Building a new fuel tank
|The first fuel tank that I
fitted was a 12 litre plastic boat-style tank from K&M. This was
OK, but because it was fitted
underneath the seat, it meant that the seat ended up being too
high and too wide. I had always planned on fitting a custom made tank,
modified seat, so Spring 2005 was the time to make the changes - in
the race season.
Asking around, I found that the TZR powered craft used around 6
litres or less per race, so I reckoned I needed a tank of around 7
litres capacity. I found a filler neck and cap machined from aluminium
from Randall Motorsport,
which I reckoned was a bargain at £10,
which meant I could maybe make a long cylindrical tank to lie
underneath the seat. In order to kep the seat low, I needed to keep the
diameter down, so I looked at a range of dimensions.
The best compromise seemed to be 140mm diameter by 450mm long
with a capacity of 7 litres, which would weigh around 1.3kg when
Allowing 40mm for the filler cap, this meant that the top of the seat
around 180mm above the floor. I ordered a 2m x 1m sheet of 2mm thick
aluminium (in 5251 alloy - a harder grade than I had used before) which
would be enough for 7 tanks. At £35 a sheet that's just £5
per tank. I rolled the sheet into a cylinder using a mangle roller and
cut out a couple of cylinder-end blanks, and while I was at it I rolled
a spare to practise on.
I was not sure that I could MIG weld aluminium as thin as 2mm,
gave it a try with some flat sheet. With a backing piece, the weld
itself was fine, but the
sheet distorted very badly. I needed another approach. Talking it over
with the guys in work we came to the conclusion that I needed to lap
the edges to be welded, clamp
the sheet firmly to a strong backing piece to prevent it lifting off,
tack weld it at 2" intervals, and let it cool between weld runs.
A cylinder would also probably warp less as it is inherently stronger
than a flat
What about baffles? Under the massive(!!!)
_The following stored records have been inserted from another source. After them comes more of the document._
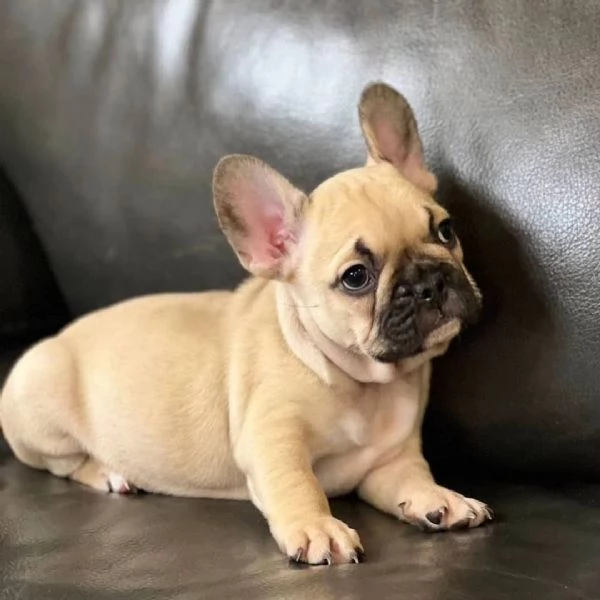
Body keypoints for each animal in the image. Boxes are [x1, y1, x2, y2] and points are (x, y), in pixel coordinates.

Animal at [1, 82, 492, 564]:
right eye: (356, 277)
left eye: (446, 230)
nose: (428, 283)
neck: (363, 384)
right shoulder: (271, 437)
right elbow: (297, 482)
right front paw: (317, 527)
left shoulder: (391, 461)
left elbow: (413, 478)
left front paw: (439, 498)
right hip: (42, 407)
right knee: (63, 463)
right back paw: (109, 472)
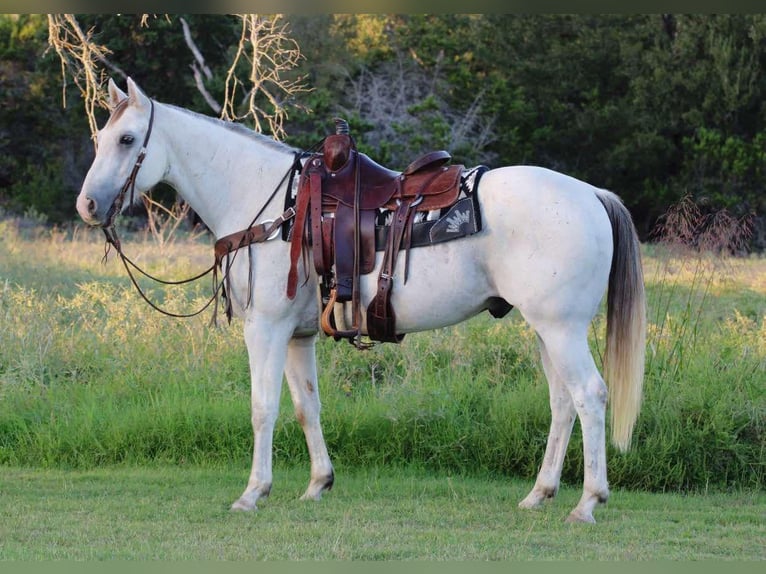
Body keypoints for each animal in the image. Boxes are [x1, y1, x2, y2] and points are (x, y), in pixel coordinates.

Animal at [76, 77, 645, 524]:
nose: (87, 206)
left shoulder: (265, 328)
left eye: (127, 139)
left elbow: (264, 408)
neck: (272, 204)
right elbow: (306, 406)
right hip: (547, 331)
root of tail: (591, 194)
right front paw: (317, 484)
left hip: (561, 329)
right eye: (99, 138)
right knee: (562, 403)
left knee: (589, 396)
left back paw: (588, 502)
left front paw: (253, 493)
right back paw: (539, 494)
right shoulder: (297, 336)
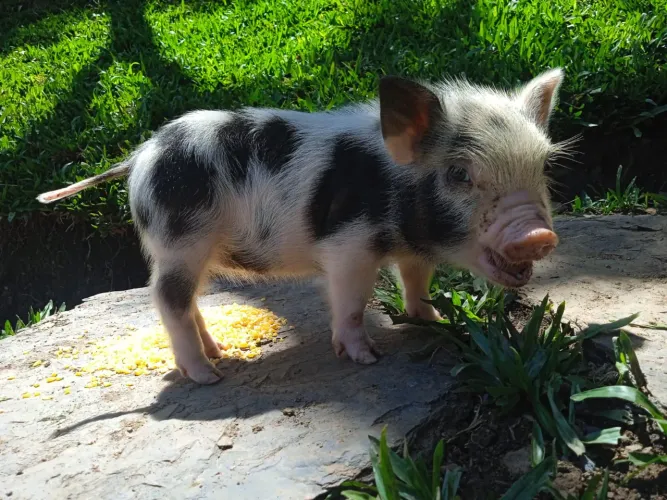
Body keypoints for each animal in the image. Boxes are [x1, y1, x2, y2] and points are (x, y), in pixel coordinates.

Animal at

acceleration that I am expecting, would the fuel end up
sloshing to the back of the tank away from the pickup pipe? Maybe I
should add some internal baffles? A couple of discs of 1mm sheet held
in place by a lengthways strip would probably do it.
|I used a length of 30mm
square section stainless steel tubing as
the backing piece, clamping it at the ends, and screwing it down in the
middle. This all worked a treat, and by doing a quarter of the
at a time, and
allowing it to cool between runs, it all went well.
Once the seam weld was finished, the backing piece could then be
removed and the screw holes could be welded up at the end.
||The end discs were recessed
into the cylinder by around 10mm. To provide a backing piece
for the end discs I wrapped a strip of thin
stainless steel sheet around the end of the cylinder and held it all in
place with a couple of jubilee clips in series.
Welding into a V is always easier if you can adjust the work so that
the bottom of the V is at the lowest point, so I angled the practise
around 45 degrees to the horizontal. This proved to be too steep as the
end disc melted through very quickly. Adjusting it to a lower angle,
was far more successful.
Having finisished welding both ends of the cylinder I then thought
baffles again... ah. Fortunately there are other ways of
preventing fuel movement - such as filling the tank with foam cubes (Merlin Motorsport) or
even stainless steel wool apparently.
I tested the welding around the ends by pouring some soapy water into
the recess and blowing into the screw hole. I couldn't see any leaks
in either end so things were looking good. Although the welding had
gone well, I wasn't confident enough to tackle adding on the filler cap
and the pickup pipe, so I asked Nigel in work if he could finish things
off using the TIG welder.
||This is TIG expert Nigel
Jarvis. Nigel TIG welded the filler
cap and the fuel pickup pipe.
Once Nigel had welded the filler on he let me have a go on a practise
piece of aluminium. It was very
difficult at first - especially as he "forgot" to turn the gas on! Oh
how we laughed...
With the machine set up properly (that's half the battle) I appreciated
that TIG is much
more precise than MIG as it allows you to vary the heat and filler
metal separately, whereas with MIG, the filler metal (the wire) carries
electric current (the heat) so it's largely either on or off.
With the filler and pickup pipe welded in place I drilled out the hole
in the tank, inside the filler neck.
Once the tank was finished I gave it a quick grit blast to clean it up,
then sprayed it with etch primer and green gloss.
Total cost of parts and material used was around £20.